Я вспомнил женщину, которая вчера прошла мимо нас по тропинке, не обращая внимания на окрики конвоя. Мы приветствовали ее, и она нам показалась красавицей – первая женщина, увиденная нами за три года. Она помахала нам рукой, показала на небо, куда-то в угол небосвода, и крикнула: «Скоро, ребята, скоро!» Радостный рев был ей ответом. Я никогда ее больше не видел, но всю жизнь ее вспоминал – как могла она так понять и так утешить нас. Она указывала на небо, вовсе не имея в виду загробный мир. Нет, она показывала только, что невидимое солнце спускается к западу, что близок конец трудового дня. Она по-своему повторила нам гетевские слова о горных вершинах. О мудрости этой простой женщины, какой-то бывшей или сущей проститутки – ибо никаких женщин, кроме проституток, в то время в этих краях не было, – вот о ее мудрости, о ее великом сердце я и думал, и шорох дождя был хорошим звуковым фоном для этих мыслей. Серый каменный берег, серые горы, серый дождь, серое небо, люди в серой рваной одежде – все было очень мягкое, очень согласное друг с другом. Все было какой-то единой цветовой гармонией – дьявольской гармонией.

И в это время раздался слабый крик из соседнего шурфа. Моим соседом был некто Розовский, пожилой агроном, изрядные специальные знания которого, как и знания врачей, инженеров, экономистов, не могли здесь найти применения. Он звал меня по имени, и я откликнулся ему, не обращая внимания на угрожающий жест конвоира – издалека, из-под гриба.

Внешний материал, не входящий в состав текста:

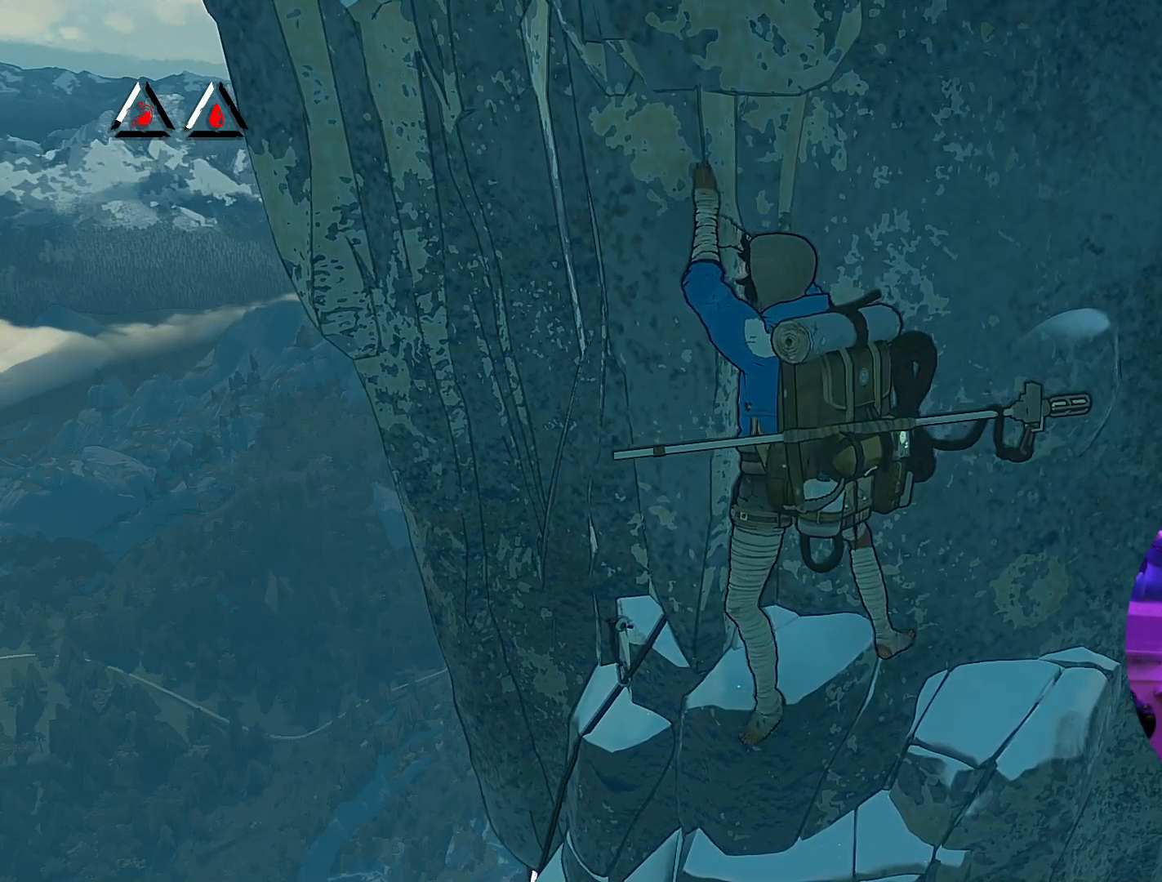
{"dt_ms": 500, "buttons": ["R1"], "left_stick": "center", "right_stick": "center", "events": [[67, "R1", "down"]]}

– Слушайте, – кричал он, – слушайте! Я долго думал! И понял, что смысла жизни нет… Нет…

Тогда я выскочил из своего шурфа и подбежал к нему раньше, чем он успел броситься на конвойных. Оба конвоира приближались.

– Он заболел, – сказал я.

В это время донесся отдаленный, заглушенный дождем гудок, и мы стали строиться.

Мы работали с Розовским еще некоторое время вместе, пока он не бросился под груженую вагонетку, катившуюся с горы. Он сунул ногу под колесо, но вагонетка просто перескочила через него, и даже синяка не осталось. Тем не менее за покушение на самоубийство на него завели дело, он был судим, и мы расстались, ибо существует правило, что после суда осужденный никогда не направляется в то место, откуда он прибыл. Боятся мести под горячую руку – следователю, свидетелям. Это мудрое правило. Но в отношении Розовского его можно было бы и не применять.

1958

Кант

Сопки были белые, с синеватым отливом, как сахарные головы. Круглые, безлесные, они были покрыты тонким слоем плотного снега, спрессованного ветрами. В ущельях снег был глубок и крепок – держал человека, а на склонах сопок он как бы вздувался огромными пузырями. Это были кусты стланика, распластавшегося по земле и улегшегося на зимнюю ночевку еще до первого снега. Они-то и были нам нужны.

Из всех северных деревьев я больше других любил стланик, кедрач.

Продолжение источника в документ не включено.